KUTIPAN TEKS:
☆ ☆ ☆

Sebagai implikasinya, muncul urgensi pada umat Muslim tersebut untuk “merayakan” hak-hak yang baru mereka dapatkan tersebut, salah satunya lewat ekspresi identitas Muslim di ranah publik yang lekat dengan aktivitas gaya hidup dan konsumsi, seperti disampaikan Heryanto dalam Hoesterey dan Clark (2012, hal. 211): “...like the new bourgeoisie elsewhere, Indonesia’s newly rich Muslims have a new-found preoccupation with lifestyle issues such as the display of wealth and exuberant consumption”.
Widodo dalam Hariyadi (2010, hal.1) mengatakan bahwa “Islam is not merely a religion since entrepreneurs are also transforming it into a popular brand for media, cultural and commercial product”. Sebagai dampaknya, akhirakhir ini, dikatakan Ibrahim (2007, hal.135), tengah ditanamkan semacam ideologi yang samar-samar terbentuk, yaitu keinginan dikalangan masyarakat agamis di Indonesia untuk beragama tapi tetap trendi atau biar religious tapi tetap modis. Keinginan kaum Islam kelas menengah keatas tersebut kemudian difasilitasi oleh kemampuan pasar untuk beradaptasi dengan apa saja. Peran media massa memang tidak dapat dilepaskan dalam meresonansikan Islamic pop culture yang berkembang di Indonesia. Mc Quail (2000, hal.61) mengatakan bahwa majalah (media massa) merupakan suatu produk budaya yang dibuat oleh institusi tertentu yang tidak lain adalah bagian dari suatu masyarakat. Dalam majalah terkandung gagasan suatu masyarakat mengenai suatu realitas. Media massa (majalah) mengadopsi nilai-nilai, ideologi, dan realitas sosial yang ada pada budaya dimana ia diproduksi, kemudian mereproduksinya untuk dikonsumsi oleh masyarakat budaya tersebut. Objek tersebut tidak serta merta ditampilkan sebagaimana adanya, melainkan mengalami sebuah presentasi ulang yang merupakan hasil konstruksi pihak yang memproduksi teks tersebut. Lebih jauh, representasi simbolik dari realitas tersebut semakin dibiaskan dengan kepentingan media sebagai sebuah industri yang berorientasi profit. Kellner (1995, hal.1) mengatakan: “Media culture is industrial culture, organized on the model of mass production and is produced for a mass audience according to types (genres), following conventional formulas, codes, and rules. It is thus a form of commercial culture and its products are commodities that attempt to attract
private profit produced by giant corporations interested in the accumulation of capital”.

☆ ☆ ☆

ENTRI DATA:

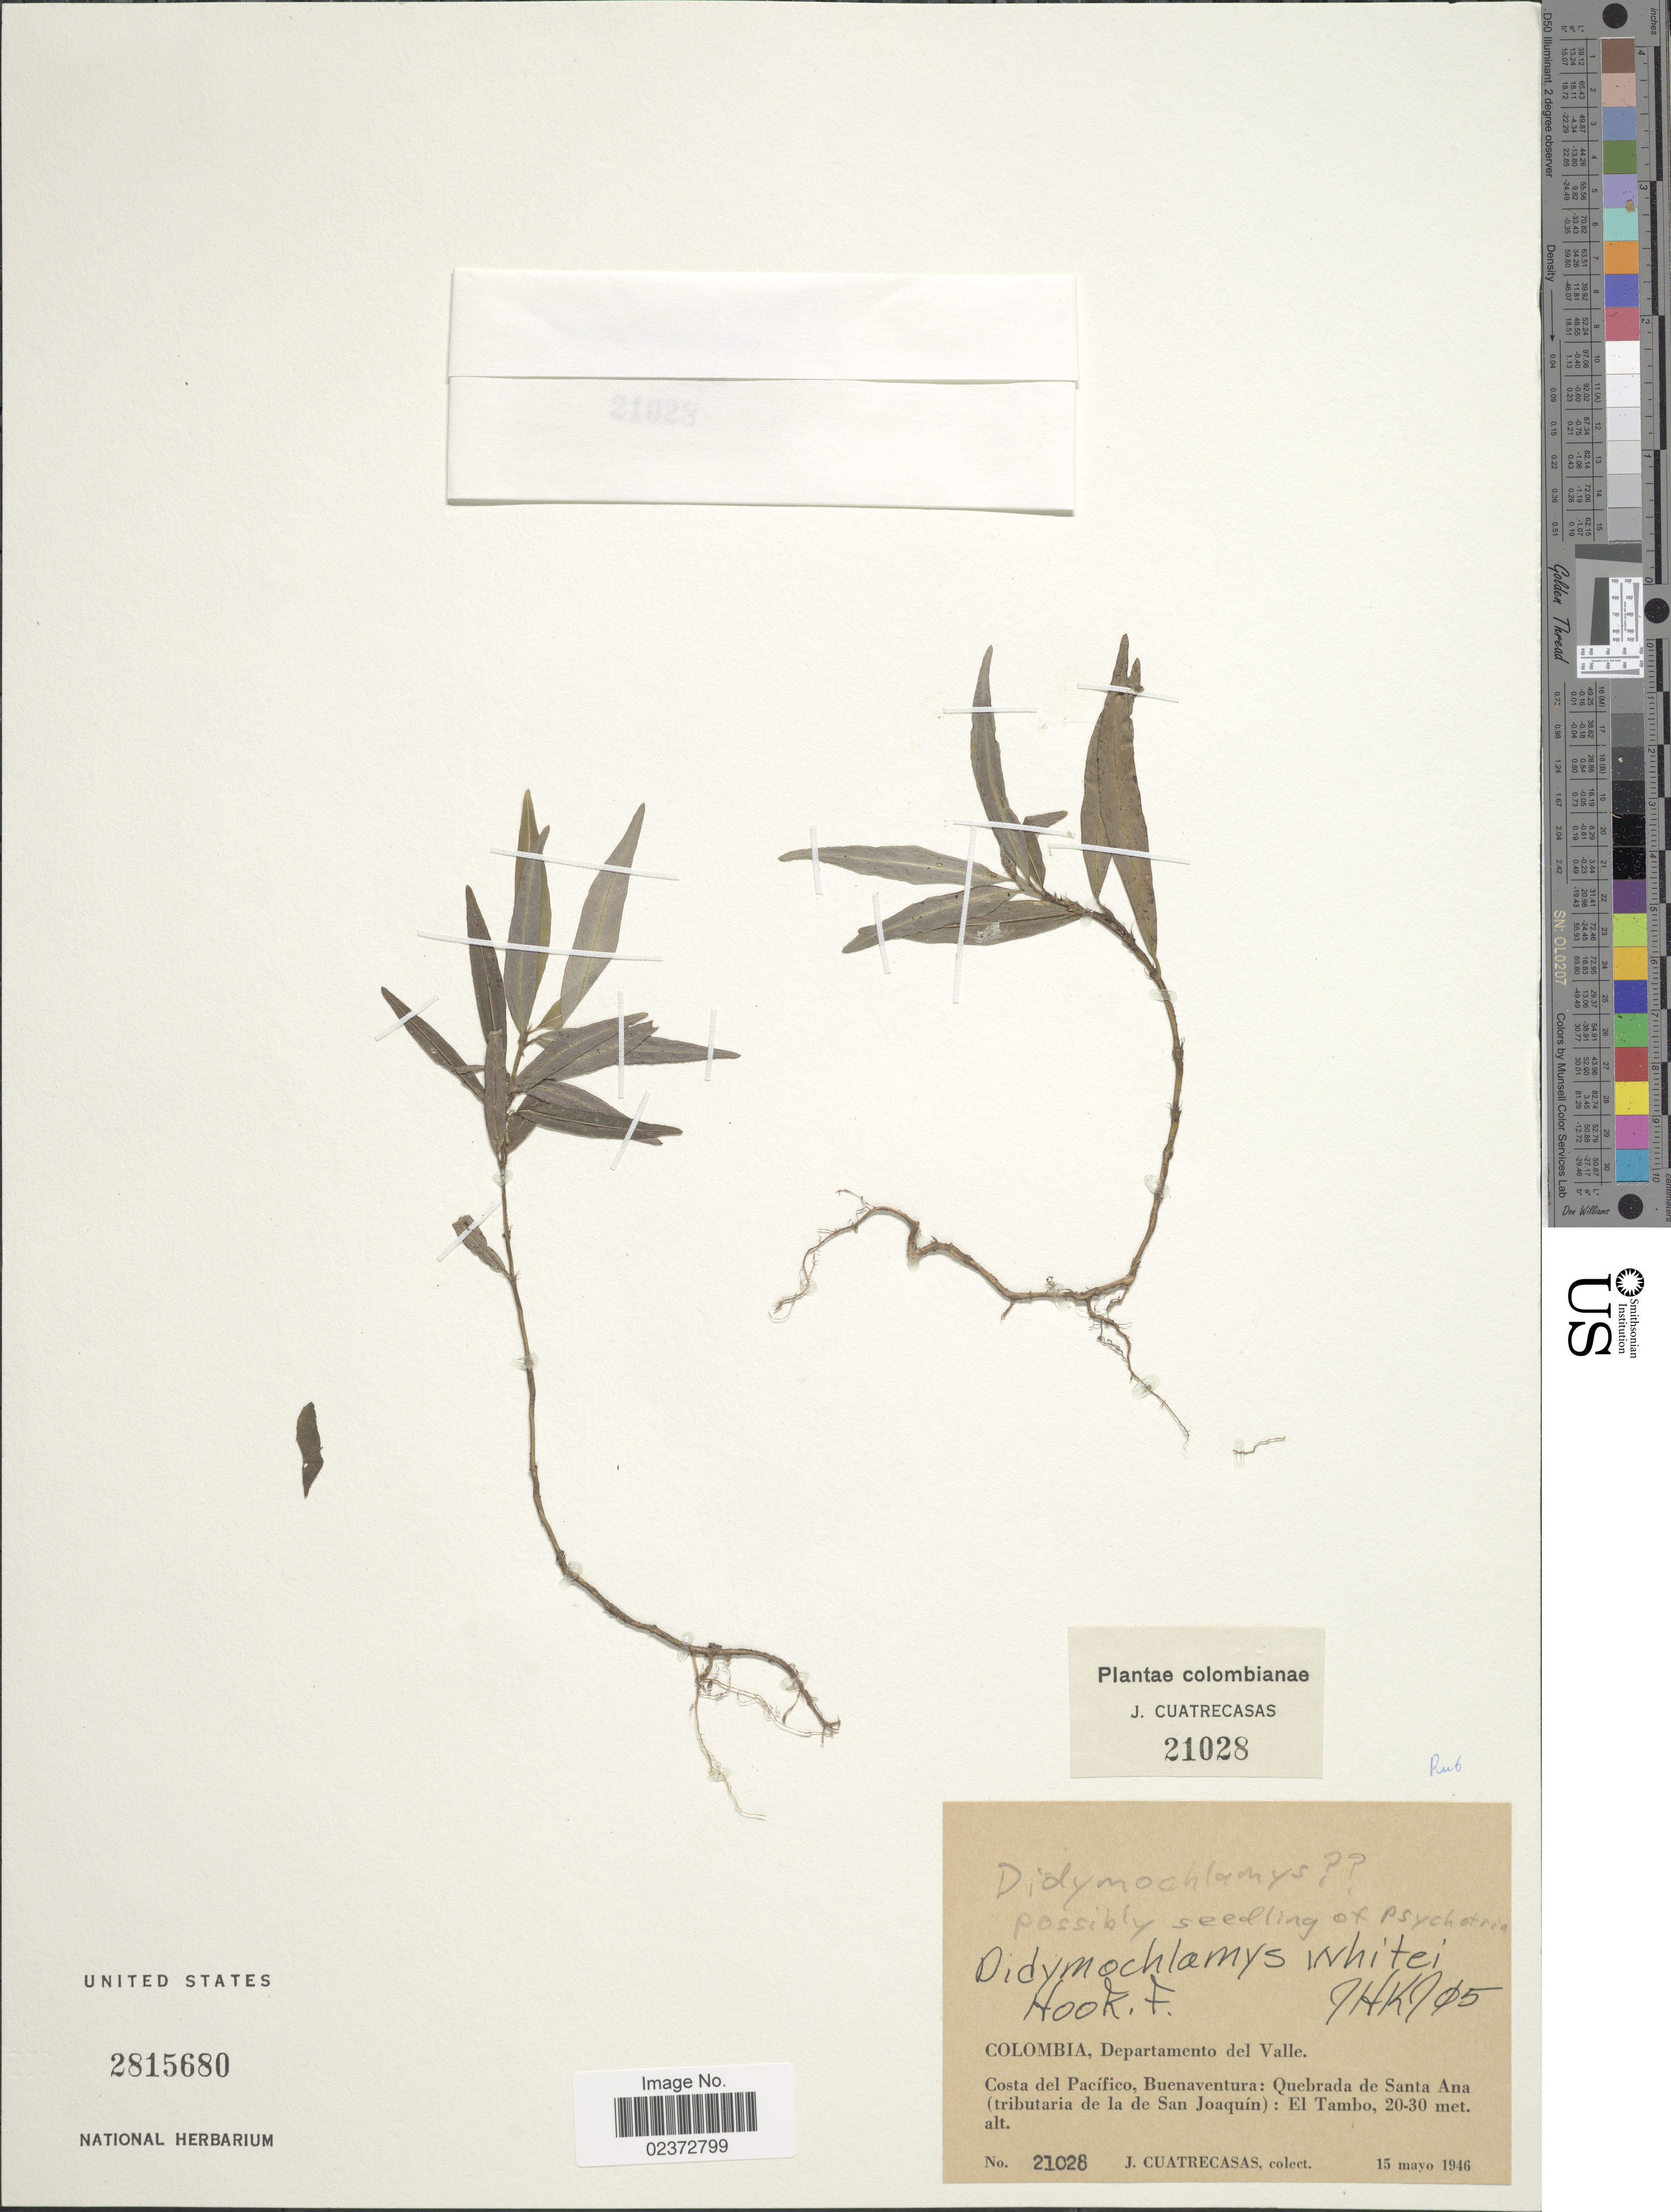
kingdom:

☆ ☆ ☆

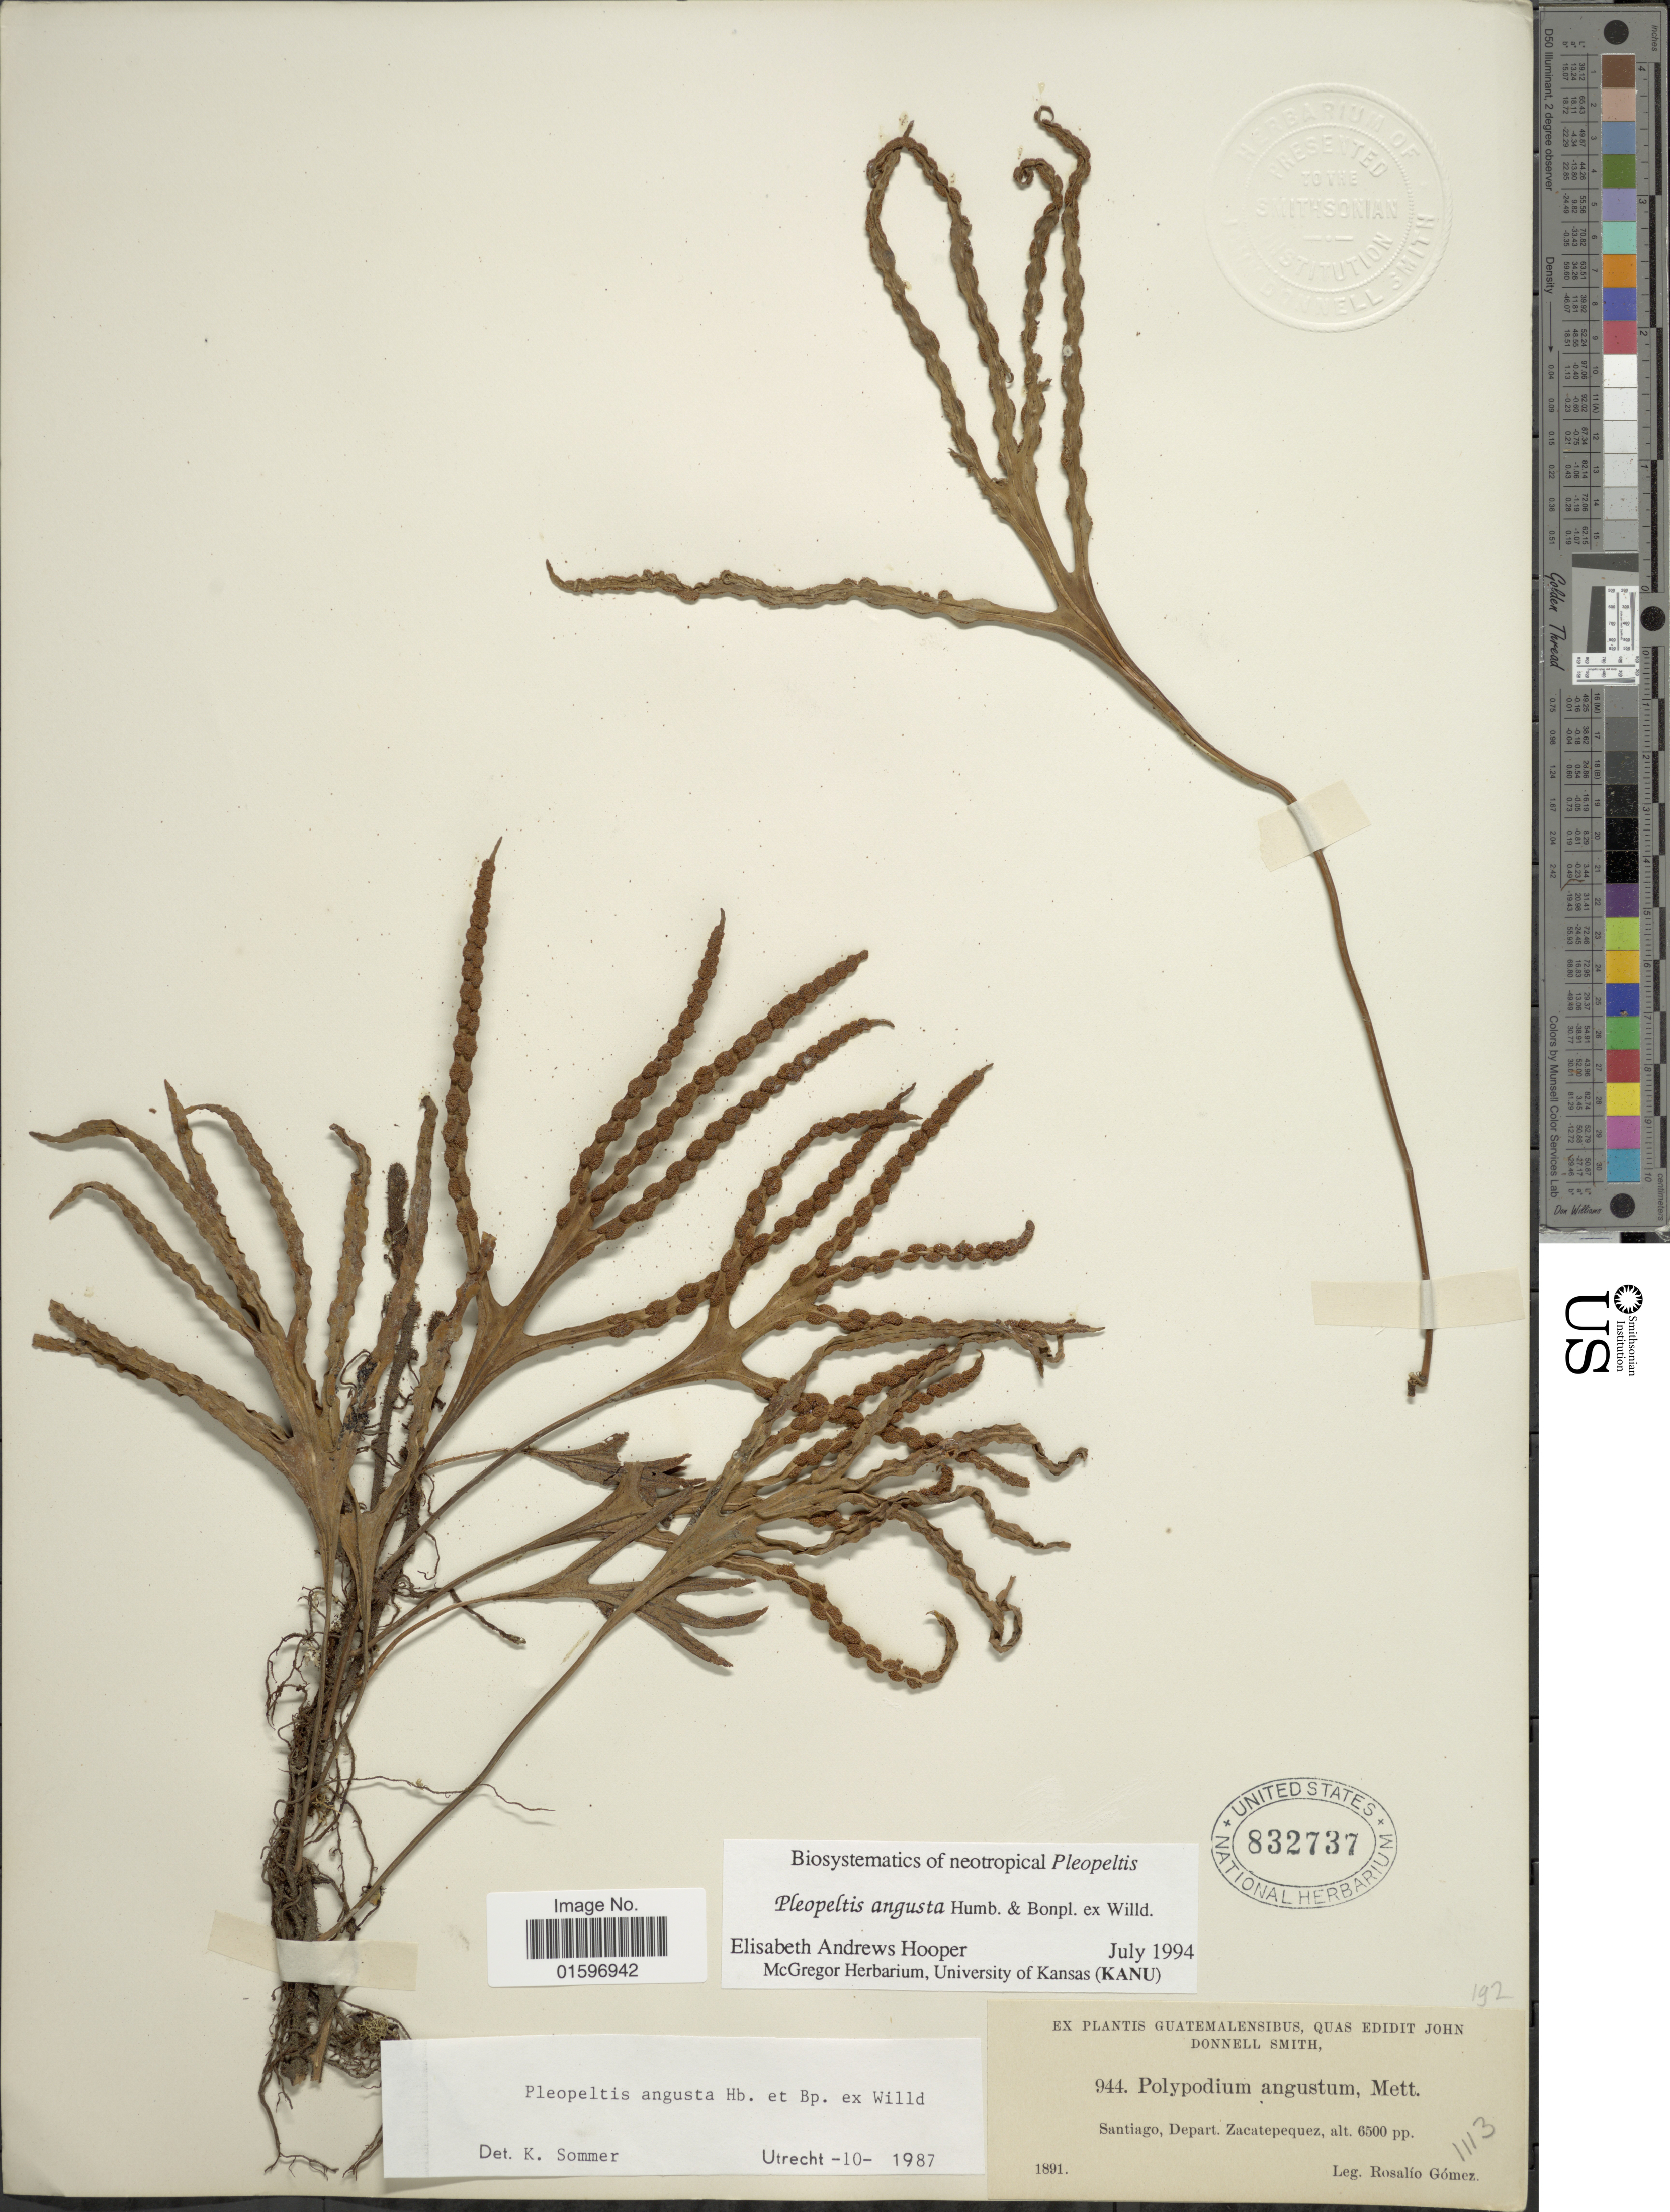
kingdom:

☆ ☆ ☆

TANTANGAN: Lanjutkan tulisan tentang budaya pop Islam dan media massa di Indonesia mulai dari kalimat terakhirnya. Entri-entri di atas tidak diperlukan.

TANGGAPAN:
Untuk dapat terus bertahan dalam industri media, majalah menyerap, memproduksi dan mereproduksi wacana-wacana atau discourse tentang realitas ideal terkait tema-tema atau permasalahan terkini dalam suatu lingkungan sosial dengan tujuan menarik perhatian audiens dan meningkatkan profit. Bentuk realitas ideal ini pada akhirnya menjadi suatu praktik diskursif yang dijalankan oleh sistem masyarakat untuk melanggengkan status quo mereka. Pada praktiknya di Indonesia, peran media massa atau dalam konteks ini Majalah sebagai agen penetrasi ideologi ini tampak dari perubahan peta penerbitan majalah Islami di Indonesia kearah yang lebih popular untuk beradaptasi dengan tuntutan pasar Muslim dan kebutuhannya akan gaya. Hal ini terwujud kedalam terbitnya majalah “Islami” generasi baru yang dikhususkan untuk remaja perempuan Muslim yang hadir menawarkan mitos-mitos identitas Islam terkini, seperti dikatakan Ibrahim (2007, hal.135): “Sementara maraknya penerbitan majalah anak muda Islam (khususnya Muslimah) nyaris tak jauh berbeda sensibilitasnya dengan majalah anak muda pada umumnya. Yang ditawarkan adalah mode, shopping, soal gaul, seks dan pacaran yang dianggap pengelolanya sebagai “yang islami”. slogan yang ditawarkan pun seperti halnya fantasi muda-mudi kelas menengah umumnya: Jadi Muslimah yang gaul dan smart! Atau jadi Muslimah yang cerdas, dinamis dan trendi! Jadilah cewek Muslimah yang produktif dan ngerti Fesyen!”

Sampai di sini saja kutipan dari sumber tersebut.